◆ Materiał do ćwiczenia ◆
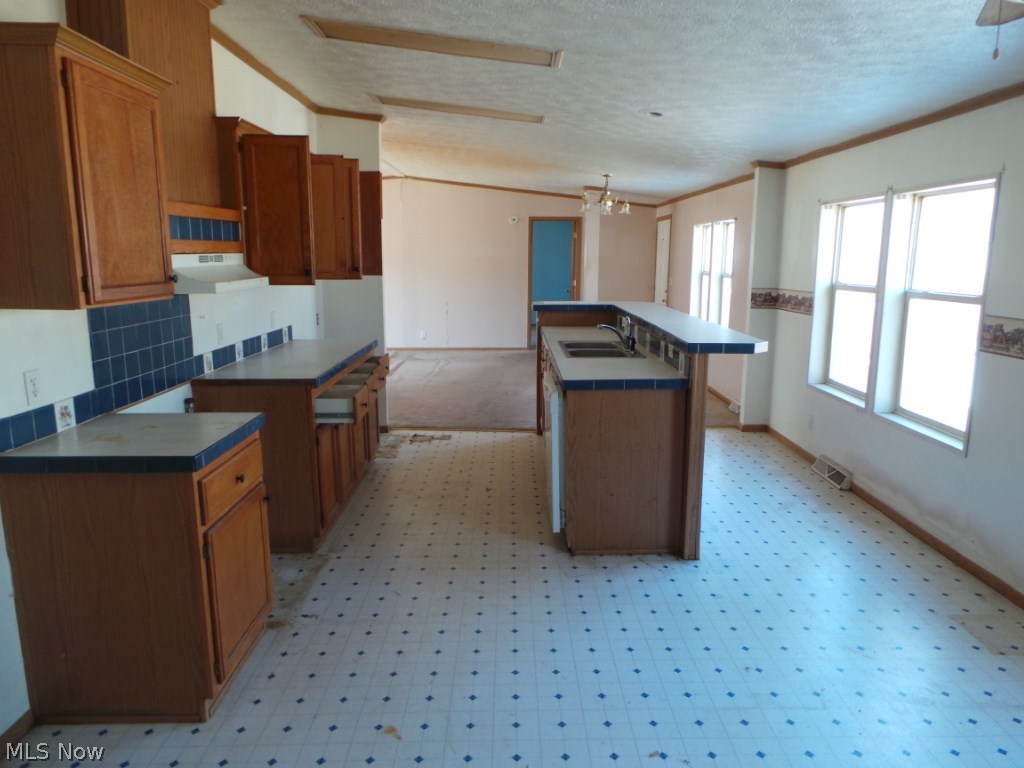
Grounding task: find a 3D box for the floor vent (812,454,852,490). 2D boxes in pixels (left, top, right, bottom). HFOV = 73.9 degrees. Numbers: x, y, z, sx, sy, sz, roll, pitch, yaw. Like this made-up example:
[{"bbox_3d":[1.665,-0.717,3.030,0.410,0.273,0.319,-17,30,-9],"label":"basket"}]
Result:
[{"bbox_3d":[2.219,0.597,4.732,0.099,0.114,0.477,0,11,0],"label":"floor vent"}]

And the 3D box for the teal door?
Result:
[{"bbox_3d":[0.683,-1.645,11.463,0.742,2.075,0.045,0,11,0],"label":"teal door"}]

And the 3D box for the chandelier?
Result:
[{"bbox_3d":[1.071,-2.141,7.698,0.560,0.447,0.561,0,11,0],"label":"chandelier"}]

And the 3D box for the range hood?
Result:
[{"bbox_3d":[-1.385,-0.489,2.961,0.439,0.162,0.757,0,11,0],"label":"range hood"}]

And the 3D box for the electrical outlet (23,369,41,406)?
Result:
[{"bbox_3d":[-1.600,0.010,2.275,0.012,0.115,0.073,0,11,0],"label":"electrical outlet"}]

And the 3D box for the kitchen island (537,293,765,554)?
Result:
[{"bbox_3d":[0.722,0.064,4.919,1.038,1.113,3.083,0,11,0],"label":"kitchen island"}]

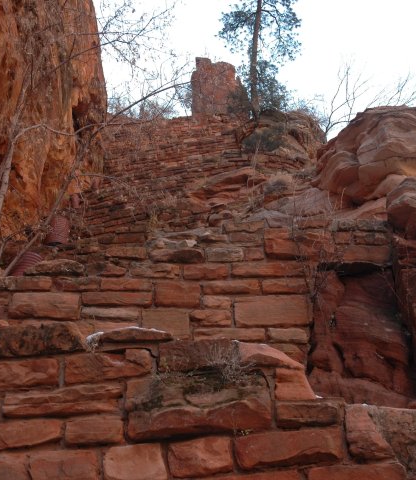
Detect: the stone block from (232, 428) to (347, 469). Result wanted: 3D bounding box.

◆ Opis zadania ◆
Przepisz wiernie, linia po linii, wszystkie powyższe zapisy. Obrazy pomiń w odpowiedzi.

◆ Odpowiedź poniżej ◆
Grounding task: find a 3D box for the floor vent (812,454,852,490). 2D boxes in pixels (left, top, right, bottom). HFOV = 73.9 degrees. Numbers: x, y, z, sx, sy, sz, roll, pitch, yaw. Like this made-up example:
[{"bbox_3d":[1.665,-0.717,3.030,0.410,0.273,0.319,-17,30,-9],"label":"basket"}]
Result:
[{"bbox_3d":[2.219,0.597,4.732,0.099,0.114,0.477,0,11,0],"label":"floor vent"}]

And the 3D box for the teal door?
Result:
[{"bbox_3d":[0.683,-1.645,11.463,0.742,2.075,0.045,0,11,0],"label":"teal door"}]

And the 3D box for the chandelier?
Result:
[{"bbox_3d":[1.071,-2.141,7.698,0.560,0.447,0.561,0,11,0],"label":"chandelier"}]

And the 3D box for the range hood?
Result:
[{"bbox_3d":[-1.385,-0.489,2.961,0.439,0.162,0.757,0,11,0],"label":"range hood"}]

And the 3D box for the electrical outlet (23,369,41,406)?
Result:
[{"bbox_3d":[-1.600,0.010,2.275,0.012,0.115,0.073,0,11,0],"label":"electrical outlet"}]

And the 3D box for the kitchen island (537,293,765,554)?
Result:
[{"bbox_3d":[0.722,0.064,4.919,1.038,1.113,3.083,0,11,0],"label":"kitchen island"}]

Detect: the stone block from (232, 428) to (347, 469). Result wanted: 3D bounding box.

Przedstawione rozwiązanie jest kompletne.